As a child, I had an uncle who collected paintings of famous artists. His house was full of beautiful paintings, hanging on the walls, propped against the walls of the basement like posters are propped in art stores. Hundreds of them, Uncle Les saw them as an investment, but when he died suddenly his family could only sell them for but a fraction of their worth.
When the Mona Lisa was on loan to the National Art Museum in Washington D C, people who wanted see the painting were headed past her with only a couple of seconds of a clear view of her after waiting in line for over a half hour. It was not nearly as good a view as you could get anywhere else almost any art book has a painting of her. Yes, she is art, Great art but is she the most beautiful woman or just one of many. What gives that painting so much value that people would cue up in long lines to see her. You could see hundreds of other paintings without standing in lines. In that same museum I saw “Whishtler’s Mother”, Dali’s “Last Supper”, beautiful women painted by Botticelli and many other things with artists both realistic and abstract.
Tom Stoppard said, "Skill without imagination is craftsmanship and gives us many useful objects such as wickerwork picnic baskets.
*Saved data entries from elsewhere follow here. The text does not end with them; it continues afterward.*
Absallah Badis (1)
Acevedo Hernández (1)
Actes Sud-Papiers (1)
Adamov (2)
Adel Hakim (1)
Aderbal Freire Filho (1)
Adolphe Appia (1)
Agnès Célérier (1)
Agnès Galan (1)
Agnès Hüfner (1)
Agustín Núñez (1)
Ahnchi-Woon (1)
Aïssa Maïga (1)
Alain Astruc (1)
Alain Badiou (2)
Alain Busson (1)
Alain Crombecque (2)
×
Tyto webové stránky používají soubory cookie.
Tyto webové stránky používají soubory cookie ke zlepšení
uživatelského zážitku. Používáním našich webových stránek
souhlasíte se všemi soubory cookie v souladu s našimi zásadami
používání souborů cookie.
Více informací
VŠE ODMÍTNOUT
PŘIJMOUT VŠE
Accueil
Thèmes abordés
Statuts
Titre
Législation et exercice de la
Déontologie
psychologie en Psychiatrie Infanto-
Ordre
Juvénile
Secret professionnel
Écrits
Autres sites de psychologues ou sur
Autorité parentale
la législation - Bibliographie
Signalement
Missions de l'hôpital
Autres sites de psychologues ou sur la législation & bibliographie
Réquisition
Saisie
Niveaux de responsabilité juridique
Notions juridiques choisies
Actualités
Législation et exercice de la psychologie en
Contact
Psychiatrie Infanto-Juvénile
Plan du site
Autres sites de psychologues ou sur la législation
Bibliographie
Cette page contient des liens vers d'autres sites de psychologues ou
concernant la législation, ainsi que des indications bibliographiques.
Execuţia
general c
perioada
Imagination without skill gives us modern art."
Dali certainly had enough imagination he painted the crucifixion without having Jesus actually on the cross but floating in front of it. On first seeing the painting I assumed the woman at the foot of the cross was Mary the mother of God, I found out later that she was the artist’s girlfriend who appeared in a lot of his paintings. That’s art.
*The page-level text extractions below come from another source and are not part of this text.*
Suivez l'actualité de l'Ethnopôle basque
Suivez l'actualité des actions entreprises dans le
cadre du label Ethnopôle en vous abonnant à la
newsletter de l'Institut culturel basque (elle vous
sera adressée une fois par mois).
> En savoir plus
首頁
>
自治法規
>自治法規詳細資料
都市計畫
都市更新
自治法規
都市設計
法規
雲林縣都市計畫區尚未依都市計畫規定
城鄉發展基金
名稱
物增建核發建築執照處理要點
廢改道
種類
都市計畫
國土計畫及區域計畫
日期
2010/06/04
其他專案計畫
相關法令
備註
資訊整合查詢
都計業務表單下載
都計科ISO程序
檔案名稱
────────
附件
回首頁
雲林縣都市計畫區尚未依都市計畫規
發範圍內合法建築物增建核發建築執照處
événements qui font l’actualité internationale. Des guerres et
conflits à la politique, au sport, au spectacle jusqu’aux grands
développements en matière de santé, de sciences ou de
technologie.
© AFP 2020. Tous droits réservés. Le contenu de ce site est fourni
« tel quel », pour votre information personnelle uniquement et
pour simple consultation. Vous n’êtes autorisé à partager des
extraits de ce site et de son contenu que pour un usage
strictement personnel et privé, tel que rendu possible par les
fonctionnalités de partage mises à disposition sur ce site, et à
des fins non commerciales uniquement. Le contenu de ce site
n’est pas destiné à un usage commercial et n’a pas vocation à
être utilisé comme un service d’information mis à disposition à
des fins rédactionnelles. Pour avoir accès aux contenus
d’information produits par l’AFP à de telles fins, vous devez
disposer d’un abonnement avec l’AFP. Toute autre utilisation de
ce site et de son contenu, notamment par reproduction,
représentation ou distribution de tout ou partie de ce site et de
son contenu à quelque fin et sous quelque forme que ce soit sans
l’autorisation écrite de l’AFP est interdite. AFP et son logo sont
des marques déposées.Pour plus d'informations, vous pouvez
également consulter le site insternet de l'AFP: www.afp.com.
In many ways they were beautiful works of art such as an ice sculpture of the rabbit from, “Alice in Wonderland”, complete with the waistcoat and pocket watch. Was beautiful but was only there for a brief time. Did that make him any less art? Is the child’s drawing less art? To me a huge bunny taller than I was art. It took a lot of skill to carve him from a big ice cube. I could never of created such a thing to me he was a work of art. To the mother the child’s drawing was art. To me Dali’s “melting clocks” was art, but not to my roommate. I doubt the child’s drawing would be art to me. Look at what is setting before you, decide for yourself.